# Goodreads Database

## Summary
<b>Goals</b>:
- create a database with 3 tables:
    - books
    - genres
    - book-genre pairs  
    
<b>Source data</b>: 
- csv file for GoodReads created in Phase 1 of the project (link)  

<b>Implementation:</b>  
For this purposes we used Amazon RDS instance with MySQL rdbms. We need to designe the schema, implement this schema on the existing instance and then populate the created tables with our data.  
SQL scripts were run with DBeaver. It's possible to do with Python libs, but with DBeaver it turned out to be faster and cleaner. 

## DB Schema

In [15]:
from IPython.display import Image
from IPython.core.display import HTML 
HTML("<h3>ER-diagram</h3>")

In [16]:
Image(url= "gr_erd.png")

### Books table creation script

In [33]:
books_table_sql ="""
CREATE TABLE bidb.gr_books (  
	book_id BIGINT NOT NULL,  
	title varchar(255) NOT NULL,  
	reviews_cnt INT NULL,  
	ratings_cnt INT NULL,  
	pub_year INT NULL,  
	avg_rating FLOAT NULL,  
	alt_avg_rating FLOAT NULL,  
	author_1_name varchar(100) NULL,  
	author_1_avg_rating FLOAT NULL,  
	CONSTRAINT gr_books_PK PRIMARY KEY (book_id)  
)
——————
_Work to do_:
[a] Please say whether each statement agrees with the Goodreads database page above, answering yes or no and quoting the words that decide it: (i) the planned database has three tables; (ii) the SQL scripts were run with Python libraries; (iii) the title column of the books table may be left empty.
[b] Carry the Goodreads database page on past its final line.

_Dataset items_:
——————
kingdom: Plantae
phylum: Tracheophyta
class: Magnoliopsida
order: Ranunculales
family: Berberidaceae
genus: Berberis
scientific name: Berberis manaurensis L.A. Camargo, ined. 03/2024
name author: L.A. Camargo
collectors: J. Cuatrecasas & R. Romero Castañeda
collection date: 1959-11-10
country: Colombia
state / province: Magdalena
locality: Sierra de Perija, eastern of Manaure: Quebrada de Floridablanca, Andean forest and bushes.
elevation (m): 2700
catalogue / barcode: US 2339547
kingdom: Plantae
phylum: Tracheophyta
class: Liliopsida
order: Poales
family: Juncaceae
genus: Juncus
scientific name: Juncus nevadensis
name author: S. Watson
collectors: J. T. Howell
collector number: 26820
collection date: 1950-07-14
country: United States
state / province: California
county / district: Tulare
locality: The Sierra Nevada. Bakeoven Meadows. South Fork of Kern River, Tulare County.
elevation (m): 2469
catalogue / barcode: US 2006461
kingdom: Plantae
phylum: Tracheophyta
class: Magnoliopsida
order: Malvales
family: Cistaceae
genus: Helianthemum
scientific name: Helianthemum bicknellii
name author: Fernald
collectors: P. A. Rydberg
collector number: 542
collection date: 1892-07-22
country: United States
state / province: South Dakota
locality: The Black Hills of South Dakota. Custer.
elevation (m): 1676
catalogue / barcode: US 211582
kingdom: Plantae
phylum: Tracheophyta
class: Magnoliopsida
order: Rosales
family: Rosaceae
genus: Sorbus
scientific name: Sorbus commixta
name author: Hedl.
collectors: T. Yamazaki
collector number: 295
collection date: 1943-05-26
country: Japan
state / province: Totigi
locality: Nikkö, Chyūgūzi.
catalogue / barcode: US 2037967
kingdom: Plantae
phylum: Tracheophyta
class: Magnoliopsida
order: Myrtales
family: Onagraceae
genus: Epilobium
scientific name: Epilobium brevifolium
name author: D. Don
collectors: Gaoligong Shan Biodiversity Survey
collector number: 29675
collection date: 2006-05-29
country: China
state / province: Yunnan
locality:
——————
_Answers to the problems_:
[a]
(i) Yes: "create a database with 3 tables"
(ii) No: "SQL scripts were run with DBeaver."
(iii) No: "title varchar(255) NOT NULL"

[b]
ENGINE=InnoDB  
DEFAULT CHARSET=utf8  
COLLATE=utf8_general_ci;
"""

### Genres table creation script

In [34]:
genres_table_sql = """
CREATE TABLE bidb.gr_genres (
	genre_id varchar(100) NOT NULL,
	name varchar(100) NULL,
	CONSTRAINT gr_genres_PK PRIMARY KEY (genre_id)
)
ENGINE=InnoDB
DEFAULT CHARSET=utf8
COLLATE=utf8_general_ci;
"""

### Genre-book table (many-to-many relationship)

In [35]:
genre_book_sql = """
CREATE TABLE bidb.gr_genre_book (
	book_id BIGINT NOT NULL,
	genre_id VARCHAR(100) NOT NULL,
	id BIGINT NOT NULL AUTO_INCREMENT,
	CONSTRAINT gr_genre_book_PK PRIMARY KEY (id),
	CONSTRAINT gr_genre_book_gr_books_FK FOREIGN KEY (book_id) REFERENCES bidb.gr_books(book_id),
	CONSTRAINT gr_genre_book_gr_genres_FK FOREIGN KEY (genre_id) REFERENCES bidb.gr_genres(genre_id)
)
ENGINE=InnoDB
DEFAULT CHARSET=utf8
COLLATE=utf8_general_ci;
"""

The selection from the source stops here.